- **Problem set**:
1: In the text on Windows network profile forensics, what happens to the live DateLastConnected value each time the machine reconnects?
2: Resume the text on Windows network profile forensics, starting right after its final sentence.

-- Study text follows --

One acquisition caveat: like every registry artifact, the live DateLastConnected updates whenever the machine reconnects, overwriting the prior value. Grab the SOFTWARE hive at a known time and treat it as a snapshot. If VSS is available, earlier snapshots give you a history of DateLastConnected changes — see which registry hive to grab for acquisition specifics.

Tools

RegRipper's networklist plugin. Enumerates the Profiles GUIDs, decodes the DateCreated/DateLastConnected SYSTEMTIME blobs, reports the category, and joins to the Signatures store for the gateway MAC. The plugin source is the authoritative reference for which Signatures-side value names your Windows build uses. See the RegRipper plugins reference for the broader plugin set.
Eric Zimmerman's Registry Explorer / RECmd with a NetworkList batch file produces the same profile table in CSV, including the SYSTEMTIME decode.
The parser on this site decodes networklist directly in the browser — analyze a SOFTWARE hive in your browser and the network profiles surface as a table with first/last connected already parsed from the SYSTEMTIME fields, no upload required.

-- Study text concluded --
-- Material shown follows --

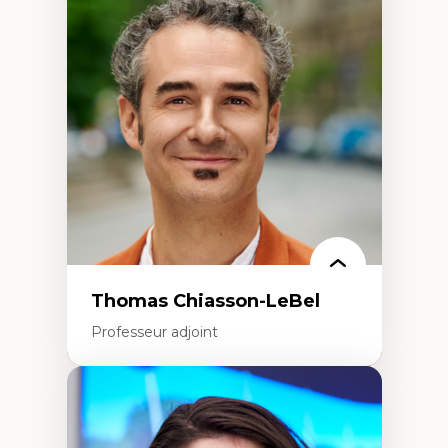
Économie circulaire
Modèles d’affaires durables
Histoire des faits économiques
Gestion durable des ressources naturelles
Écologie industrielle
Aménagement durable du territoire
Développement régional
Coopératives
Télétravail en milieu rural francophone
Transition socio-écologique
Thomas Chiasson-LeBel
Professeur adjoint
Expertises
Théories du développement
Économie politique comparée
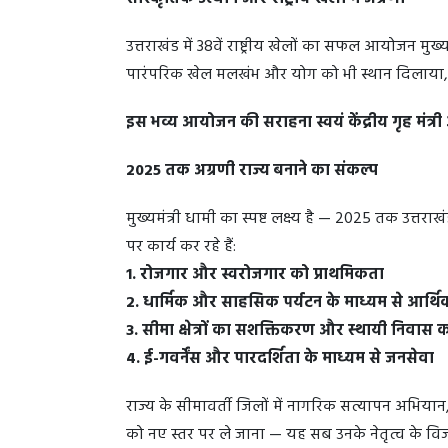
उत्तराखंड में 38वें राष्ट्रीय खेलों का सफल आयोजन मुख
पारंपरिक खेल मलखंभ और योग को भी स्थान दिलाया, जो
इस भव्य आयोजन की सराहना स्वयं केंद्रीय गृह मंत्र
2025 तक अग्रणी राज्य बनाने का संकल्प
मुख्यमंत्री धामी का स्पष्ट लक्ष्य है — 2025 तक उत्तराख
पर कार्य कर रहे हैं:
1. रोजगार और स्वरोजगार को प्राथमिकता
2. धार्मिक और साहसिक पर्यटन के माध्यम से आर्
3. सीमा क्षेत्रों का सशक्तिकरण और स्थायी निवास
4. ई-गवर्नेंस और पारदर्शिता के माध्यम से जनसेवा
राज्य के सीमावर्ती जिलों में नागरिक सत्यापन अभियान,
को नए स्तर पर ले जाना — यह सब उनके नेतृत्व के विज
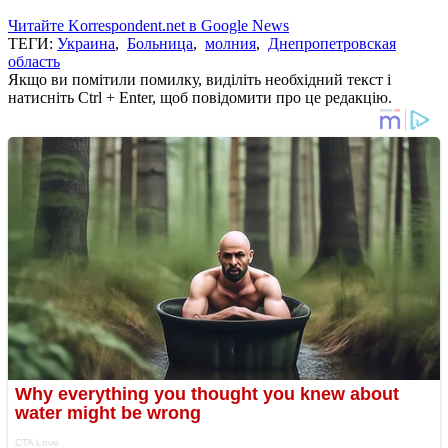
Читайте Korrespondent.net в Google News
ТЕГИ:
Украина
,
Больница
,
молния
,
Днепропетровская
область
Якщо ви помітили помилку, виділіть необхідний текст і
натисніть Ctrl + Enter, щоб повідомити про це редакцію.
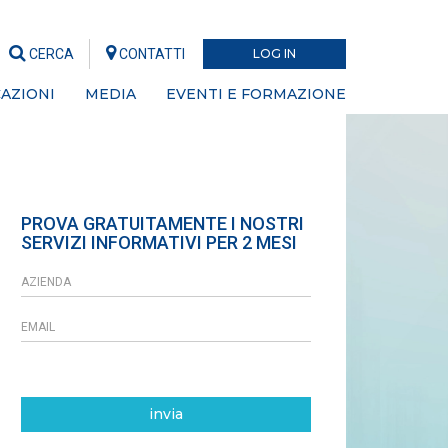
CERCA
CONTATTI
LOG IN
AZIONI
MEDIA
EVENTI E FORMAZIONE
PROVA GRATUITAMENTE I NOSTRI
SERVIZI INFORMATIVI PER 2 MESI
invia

-- Material shown concluded --

- **Results for the exercise**:
1: It updates and overwrites the prior value.

2:
Whatever tool you use, verify it reads wDay from offset 6 and not offset 4. The fastest way to catch a broken SYSTEMTIME parser is to find a profile whose first-connected date you can corroborate from another artifact (a Wi-Fi event log, a VPN connection log) and check the day matches. If every date is internally consistent but off by a few days, the offset-4 day-of-week bug is the first suspect.

networklist will not tell you what the machine did on a network — that is for the event logs and the application artifacts. But for the questions "where has this machine physically been" and "what networks did it join, and when", it is the single best registry source, and the gateway MAC under Signatures is the value that makes it forensically heavy rather than merely informational.